[Saved data entries]

▼

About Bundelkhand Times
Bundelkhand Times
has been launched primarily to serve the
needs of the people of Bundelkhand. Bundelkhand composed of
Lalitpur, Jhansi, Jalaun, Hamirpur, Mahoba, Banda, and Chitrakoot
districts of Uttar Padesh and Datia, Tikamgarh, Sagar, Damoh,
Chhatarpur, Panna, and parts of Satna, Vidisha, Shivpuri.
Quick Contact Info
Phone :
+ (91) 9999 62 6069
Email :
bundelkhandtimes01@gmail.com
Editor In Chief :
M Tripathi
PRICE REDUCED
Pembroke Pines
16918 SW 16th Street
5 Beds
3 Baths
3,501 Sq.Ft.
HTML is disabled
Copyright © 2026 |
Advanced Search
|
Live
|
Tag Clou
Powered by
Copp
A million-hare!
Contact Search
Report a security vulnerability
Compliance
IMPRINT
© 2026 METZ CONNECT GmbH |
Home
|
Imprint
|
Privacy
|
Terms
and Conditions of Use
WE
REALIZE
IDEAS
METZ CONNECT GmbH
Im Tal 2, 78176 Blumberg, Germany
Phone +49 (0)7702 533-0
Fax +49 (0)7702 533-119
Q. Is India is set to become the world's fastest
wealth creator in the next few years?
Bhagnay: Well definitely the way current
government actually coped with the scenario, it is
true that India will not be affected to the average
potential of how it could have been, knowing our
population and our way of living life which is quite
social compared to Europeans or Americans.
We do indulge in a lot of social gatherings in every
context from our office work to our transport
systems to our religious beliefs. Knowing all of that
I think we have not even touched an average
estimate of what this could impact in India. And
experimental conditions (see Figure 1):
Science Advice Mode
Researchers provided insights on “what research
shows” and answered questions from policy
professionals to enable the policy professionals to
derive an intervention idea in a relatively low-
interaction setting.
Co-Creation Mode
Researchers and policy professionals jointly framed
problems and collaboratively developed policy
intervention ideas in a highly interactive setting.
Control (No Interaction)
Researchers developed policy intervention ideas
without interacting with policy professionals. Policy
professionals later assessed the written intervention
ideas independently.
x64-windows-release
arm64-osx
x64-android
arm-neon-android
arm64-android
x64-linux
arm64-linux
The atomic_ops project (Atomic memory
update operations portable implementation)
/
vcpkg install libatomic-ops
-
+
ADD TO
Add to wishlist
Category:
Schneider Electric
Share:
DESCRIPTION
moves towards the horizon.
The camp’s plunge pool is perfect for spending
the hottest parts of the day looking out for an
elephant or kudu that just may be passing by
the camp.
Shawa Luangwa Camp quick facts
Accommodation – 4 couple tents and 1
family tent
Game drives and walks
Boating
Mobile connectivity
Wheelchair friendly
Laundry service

▲

• WHAT YOU SHOULD DO:
Write out every line of the data above, unchanged and in the same order.

• TASK RESULT:
About Bundelkhand Times
Bundelkhand Times
has been launched primarily to serve the
needs of the people of Bundelkhand. Bundelkhand composed of
Lalitpur, Jhansi, Jalaun, Hamirpur, Mahoba, Banda, and Chitrakoot
districts of Uttar Padesh and Datia, Tikamgarh, Sagar, Damoh,
Chhatarpur, Panna, and parts of Satna, Vidisha, Shivpuri.
Quick Contact Info
Phone :
+ (91) 9999 62 6069
Email :
bundelkhandtimes01@gmail.com
Editor In Chief :
M Tripathi
PRICE REDUCED
Pembroke Pines
16918 SW 16th Street
5 Beds
3 Baths
3,501 Sq.Ft.
HTML is disabled
Copyright © 2026 |
Advanced Search
|
Live
|
Tag Clou
Powered by
Copp
A million-hare!
Contact Search
Report a security vulnerability
Compliance
IMPRINT
© 2026 METZ CONNECT GmbH |
Home
|
Imprint
|
Privacy
|
Terms
and Conditions of Use
WE
REALIZE
IDEAS
METZ CONNECT GmbH
Im Tal 2, 78176 Blumberg, Germany
Phone +49 (0)7702 533-0
Fax +49 (0)7702 533-119
Q. Is India is set to become the world's fastest
wealth creator in the next few years?
Bhagnay: Well definitely the way current
government actually coped with the scenario, it is
true that India will not be affected to the average
potential of how it could have been, knowing our
population and our way of living life which is quite
social compared to Europeans or Americans.
We do indulge in a lot of social gatherings in every
context from our office work to our transport
systems to our religious beliefs. Knowing all of that
I think we have not even touched an average
estimate of what this could impact in India. And
experimental conditions (see Figure 1):
Science Advice Mode
Researchers provided insights on “what research
shows” and answered questions from policy
professionals to enable the policy professionals to
derive an intervention idea in a relatively low-
interaction setting.
Co-Creation Mode
Researchers and policy professionals jointly framed
problems and collaboratively developed policy
intervention ideas in a highly interactive setting.
Control (No Interaction)
Researchers developed policy intervention ideas
without interacting with policy professionals. Policy
professionals later assessed the written intervention
ideas independently.
x64-windows-release
arm64-osx
x64-android
arm-neon-android
arm64-android
x64-linux
arm64-linux
The atomic_ops project (Atomic memory
update operations portable implementation)
/
vcpkg install libatomic-ops
-
+
ADD TO
Add to wishlist
Category:
Schneider Electric
Share:
DESCRIPTION
moves towards the horizon.
The camp’s plunge pool is perfect for spending
the hottest parts of the day looking out for an
elephant or kudu that just may be passing by
the camp.
Shawa Luangwa Camp quick facts
Accommodation – 4 couple tents and 1
family tent
Game drives and walks
Boating
Mobile connectivity
Wheelchair friendly
Laundry service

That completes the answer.